The no-sleep persisted, and so we had lots of time to talk to Dad.  With the tentative plan for chemo in place, he began to think about other plans for the future.  We all desperately wanted to have something for him – and for us – to look forward to, and thus Dad’s Revised Bucket Plan began to take shape.  There wasn’t going to be any skydiving or mountain climbing for him, but there were still things he wanted to do, and we wanted so badly for him to be able to do them.

Another thing ticked off the Original Bucket List
Dad’s Revised Bucket Plan took many forms over the upcoming days and weeks; we spent countless hours talking to him and to each other about what he would be able to do for the rest of his life, with a particular focus on quality and fun and fulfillment.  Dad already had more than the average person under his belt as far as major life accomplishments (for example, he’d run the Boston Marathon twice, and he once ran a half-marathon down Pikes Peak - a.k.a. "El Capitan" - in the Rocky Mountains), but he had many more goals left to accomplish.

One of his biggest original goals was happening one week later – the Ironman Triathlon – and it was evident that he wasn’t going to make it.  Right after his surgery, he asked if I would call and see if his registration could be deferred; he thought he could do the Ironman the next year instead.  Cruelly, though, he gradually realized that wasn’t going to happen, and, over the course of the next few weeks, he kept having to change his ideas about what would be possible for him.  Finally, he ended up focusing on wanting to be on a relay running team for a long-distance event; he and I spent hours one night looking up such events and finally settled on one  called the Illinois River to River Relay in which an 8-person running team tag-teamed to cover a distance of 80 miles, with teamwork and covering the distance being more of a goal than speed.  He said, “I could tell the team ahead of time that I might have to walk a little bit, just in case.”
Dad and one of his best friends Bob at the 100th Boston Marathon
Dad with one of his best friends Wayne after they finished the 100th Boston Marathon
The focus of the second part of his Revised Bucket List was family.  He wanted to go on a big family vacation – at first to a beach (“Preferably to the Pacific,” he said.) and then that got revised to just going to a lake or a river nearby with the whole family.  He said he really wanted to go to an NBA game with his children, my two younger sisters, my brother (from my dad’s first marriage), and me.  “Long-term,” he said, “I’d like to be around to dance at my grandchildren’s weddings.”  I thought that was a kick-ass goal, especially since his youngest grandchild wasn't quite two at the time.

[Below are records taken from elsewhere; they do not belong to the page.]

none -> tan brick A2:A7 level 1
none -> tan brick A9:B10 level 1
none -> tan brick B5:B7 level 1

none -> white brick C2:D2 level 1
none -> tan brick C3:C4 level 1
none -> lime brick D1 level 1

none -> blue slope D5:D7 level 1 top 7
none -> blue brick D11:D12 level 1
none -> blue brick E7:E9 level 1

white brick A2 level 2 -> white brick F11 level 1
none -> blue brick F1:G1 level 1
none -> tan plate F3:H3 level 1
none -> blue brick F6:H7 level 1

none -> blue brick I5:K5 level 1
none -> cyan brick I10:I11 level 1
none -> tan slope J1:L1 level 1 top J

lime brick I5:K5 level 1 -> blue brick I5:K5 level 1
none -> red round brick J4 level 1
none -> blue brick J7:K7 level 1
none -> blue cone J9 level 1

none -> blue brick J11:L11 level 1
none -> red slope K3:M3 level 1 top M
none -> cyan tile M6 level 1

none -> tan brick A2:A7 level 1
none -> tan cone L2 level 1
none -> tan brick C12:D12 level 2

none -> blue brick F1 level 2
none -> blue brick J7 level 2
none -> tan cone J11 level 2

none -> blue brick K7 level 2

And last - but certainly not least - on his Revised Bucket List was to get a cat.  He saw this as possibly the biggest challenge of the things on his list; my mom isn’t a big fan of cats, and so he knew he would have to convince her that it was a good idea before he could execute his plan.  We spent lots of time debating about how he should approach her and then, after he said he thought she was “starting to cave,” we talked and talked about what the cat should be named.  It took him several days to decide on a name, but he was clear all along about what he wanted in a cat: “one that's not too young but not too old, that will be friends with the dogs [their two greyhounds] and that will be a lap cat.”  

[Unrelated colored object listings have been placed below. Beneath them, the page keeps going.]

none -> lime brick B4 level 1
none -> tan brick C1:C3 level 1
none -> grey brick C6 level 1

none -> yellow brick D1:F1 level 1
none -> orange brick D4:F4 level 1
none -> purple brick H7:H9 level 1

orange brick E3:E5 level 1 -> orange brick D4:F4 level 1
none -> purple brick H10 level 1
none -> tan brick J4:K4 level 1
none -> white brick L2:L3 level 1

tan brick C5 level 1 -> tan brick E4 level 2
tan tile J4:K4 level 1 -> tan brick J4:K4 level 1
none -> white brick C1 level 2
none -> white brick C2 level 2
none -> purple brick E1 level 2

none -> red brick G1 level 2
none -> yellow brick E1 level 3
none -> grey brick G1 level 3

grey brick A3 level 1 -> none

What I learned from watching my dad revise his Bucket List so quickly and so drastically is that there is little difference between something that makes you happy and something that doesn’t; the trick is to convince yourself that they are the same.  On one hand, it ripped my heart out to see a man who was so enthusiastic and energetic having to resort to modifying his Bucket List, but on the other hand I was so incredibly inspired and touched that this same up-for-anything guy was so humble and willing to make those sacrifices so as to become satisfied with a Plan B, something different and ultimately less but fulfilling and sweet all the same.